#### Text passage
<<<<

I've found there are fundamental functions in human beings that pretty much describe us entirely. It's a model, deduced from reality, which in turn helps me 'mold' my reality (i.e. aspects of my personality, how I choose to experience things).

This set of skills can be trained; it seems to be 'working' with anyone, but there are 'prerequisites'; exactly which is unclear (for now).

One of the by-products of this is a happiness switch: your emotions inevitably vary, but you are able to maintain your desired "global state" nonetheless. So you do feel sad sometimes, or angry etc.; but at the same time, it's only one aspect of you, one function, namely emotions are the "language of the body", it's just information. They shouldn't drive you, but inform your decisions, your choices. That's one thing you can train. This is where Shakespeare's famous quote takes its full meaning imho: “nothing good or bad but thinking makes it so.”

Emotions are energy though: all our functions produce some 'effect', which may be usable, alone or in combination with others — for instance, cognitively we know that emotions act as a catalyst for memory, to break out of 'RAM' into long-term knowledge. This is a bridge (a powerful one, it's called 'passion' in some cases, 'impression' in other contexts...) between emotions and thinking.

>>>>

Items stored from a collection
<<<<

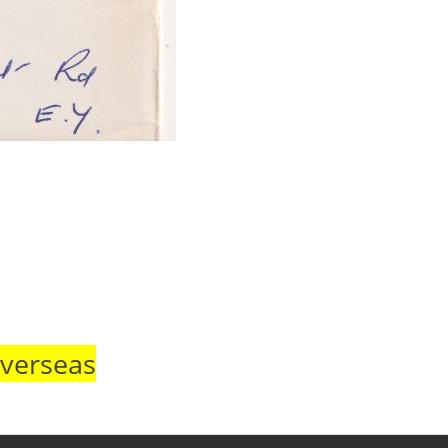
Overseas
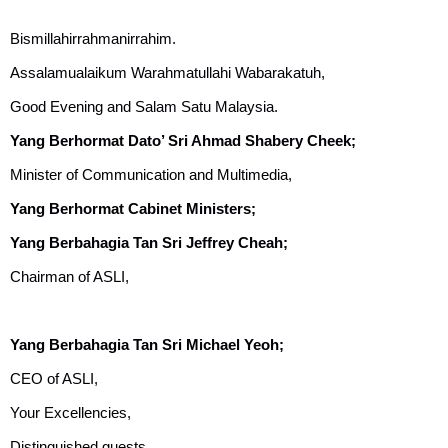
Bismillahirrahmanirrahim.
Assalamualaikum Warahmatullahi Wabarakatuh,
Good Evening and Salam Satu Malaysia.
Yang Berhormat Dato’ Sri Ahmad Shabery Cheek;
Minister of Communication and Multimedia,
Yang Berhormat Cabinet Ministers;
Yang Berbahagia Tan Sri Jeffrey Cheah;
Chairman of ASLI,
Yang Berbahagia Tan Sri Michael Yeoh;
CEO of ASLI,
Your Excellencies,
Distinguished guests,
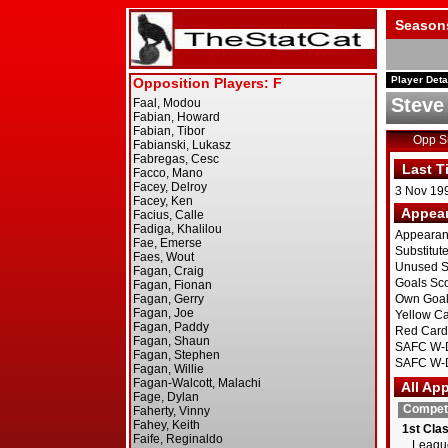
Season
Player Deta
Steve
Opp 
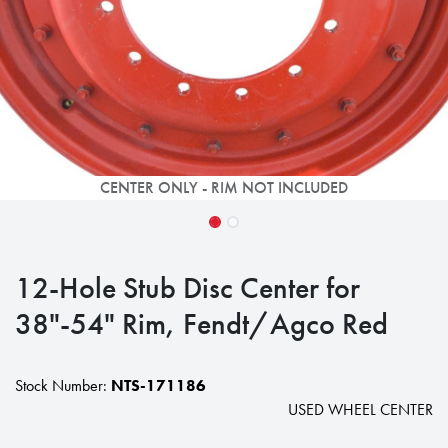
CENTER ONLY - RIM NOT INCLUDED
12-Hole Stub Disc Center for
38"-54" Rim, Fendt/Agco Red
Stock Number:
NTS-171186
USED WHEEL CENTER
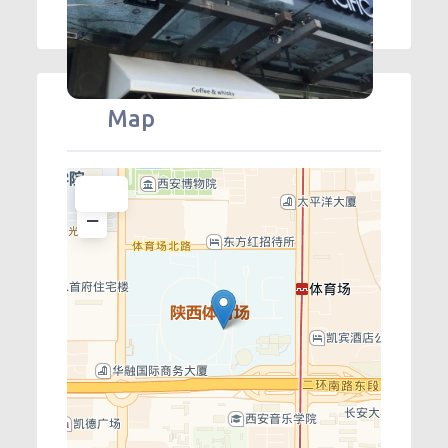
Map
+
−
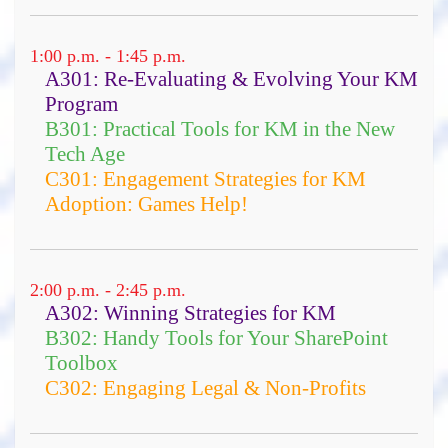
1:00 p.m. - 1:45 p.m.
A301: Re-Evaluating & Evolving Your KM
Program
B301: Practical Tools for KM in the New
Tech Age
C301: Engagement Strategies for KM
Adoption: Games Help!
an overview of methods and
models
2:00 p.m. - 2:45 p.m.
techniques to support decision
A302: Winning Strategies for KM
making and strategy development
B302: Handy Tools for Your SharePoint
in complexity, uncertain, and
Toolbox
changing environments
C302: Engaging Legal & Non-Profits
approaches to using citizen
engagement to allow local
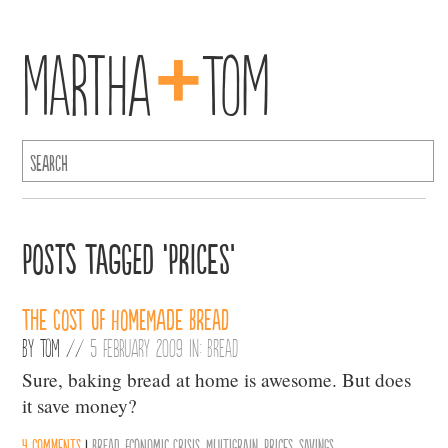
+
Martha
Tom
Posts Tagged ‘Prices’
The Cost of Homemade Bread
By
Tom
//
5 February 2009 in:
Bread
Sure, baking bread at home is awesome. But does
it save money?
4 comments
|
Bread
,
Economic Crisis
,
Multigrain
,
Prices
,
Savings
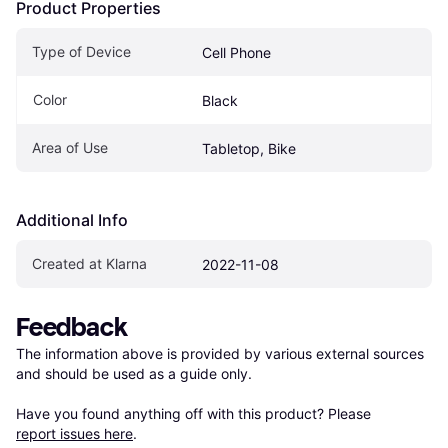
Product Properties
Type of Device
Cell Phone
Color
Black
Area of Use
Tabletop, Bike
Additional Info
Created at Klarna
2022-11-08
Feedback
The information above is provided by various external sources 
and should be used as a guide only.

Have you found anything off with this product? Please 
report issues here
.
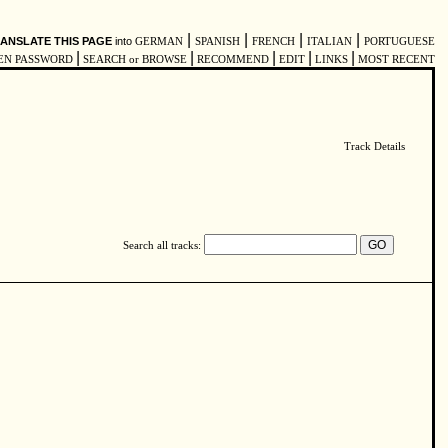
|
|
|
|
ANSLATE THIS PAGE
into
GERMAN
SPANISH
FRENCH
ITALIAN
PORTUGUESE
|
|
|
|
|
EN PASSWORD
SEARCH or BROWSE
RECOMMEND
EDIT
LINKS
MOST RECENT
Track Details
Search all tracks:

>>>>
<<<<

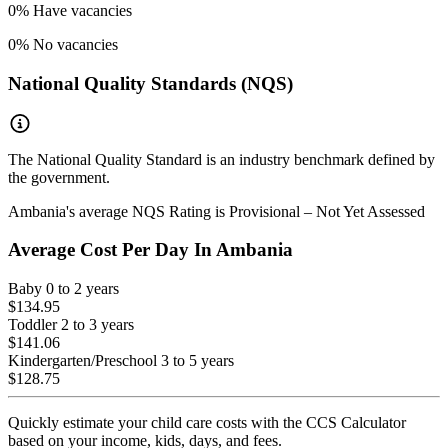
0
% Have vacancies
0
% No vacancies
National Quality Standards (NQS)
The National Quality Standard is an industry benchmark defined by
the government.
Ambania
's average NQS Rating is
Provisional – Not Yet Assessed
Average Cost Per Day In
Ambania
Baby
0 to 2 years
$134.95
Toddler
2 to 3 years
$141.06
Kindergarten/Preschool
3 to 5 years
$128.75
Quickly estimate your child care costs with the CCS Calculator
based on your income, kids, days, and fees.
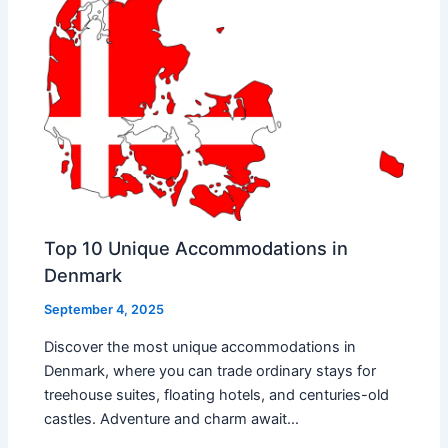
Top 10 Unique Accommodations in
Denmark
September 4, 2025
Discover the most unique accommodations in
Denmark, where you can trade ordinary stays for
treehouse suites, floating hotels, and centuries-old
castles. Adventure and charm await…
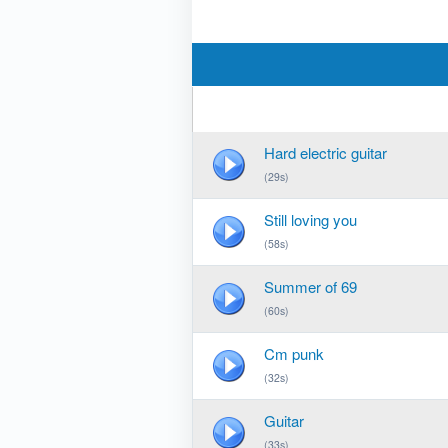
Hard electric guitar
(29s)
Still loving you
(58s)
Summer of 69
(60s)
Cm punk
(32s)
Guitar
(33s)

>>>>
<<<<

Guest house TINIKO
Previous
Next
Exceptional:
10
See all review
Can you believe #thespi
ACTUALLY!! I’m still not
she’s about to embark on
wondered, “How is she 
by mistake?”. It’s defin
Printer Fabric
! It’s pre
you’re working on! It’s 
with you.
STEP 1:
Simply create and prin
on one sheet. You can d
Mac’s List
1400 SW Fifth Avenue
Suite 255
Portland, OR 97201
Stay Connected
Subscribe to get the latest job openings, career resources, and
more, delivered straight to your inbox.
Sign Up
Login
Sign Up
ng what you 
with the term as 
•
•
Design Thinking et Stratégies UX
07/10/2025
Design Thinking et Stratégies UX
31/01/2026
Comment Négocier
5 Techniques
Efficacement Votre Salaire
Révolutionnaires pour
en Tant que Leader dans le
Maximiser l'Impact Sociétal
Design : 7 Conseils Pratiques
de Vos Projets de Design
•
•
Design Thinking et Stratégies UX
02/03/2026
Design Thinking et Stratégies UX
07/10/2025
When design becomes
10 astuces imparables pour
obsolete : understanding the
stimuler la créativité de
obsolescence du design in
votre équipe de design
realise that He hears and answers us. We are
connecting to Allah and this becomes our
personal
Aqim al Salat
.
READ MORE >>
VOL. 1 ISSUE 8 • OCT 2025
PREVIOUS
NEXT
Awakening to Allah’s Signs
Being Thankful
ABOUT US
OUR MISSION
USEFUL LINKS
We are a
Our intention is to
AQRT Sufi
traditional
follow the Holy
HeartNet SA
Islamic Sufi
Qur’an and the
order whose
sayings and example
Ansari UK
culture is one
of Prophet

>>>>

#### Your task
Pick up the passage on emotions and the basic functions of human beings from where it ends, and write the next part.

#### Result below
The main sources are Stoicism and/or comparable schools of thought (Zen notably, and a cross-slice of many religions, myths), some critically validated modern 'self-development', cognitive studies (psychology, neurology, etc., e.g. the "hexaco" model), and books/authors/ideas in-between that demonstrate the empirical/statistical 'truth' of some principles (those that endure the test of time, with success). Also a bunch of business/consulting literature that strongly validates ideas, if only empirically — plus autobiographies etc. The spirit of the general enterprise is to validate sources by who speaks — e.g. only take advice from those who succeeded at what you seek, preferably the greatest, including people you don't like — and validate ideas themselves by experience, by real-world application.

So while the endeavor might seem quite intellectual, it's only the tip of the iceberg, the small gate of knowledge — immediately after lies practice, lifelong mantras. That's actual philosophy, what the word meant until the turn of the 20th century: practical advice and repipes for a good living.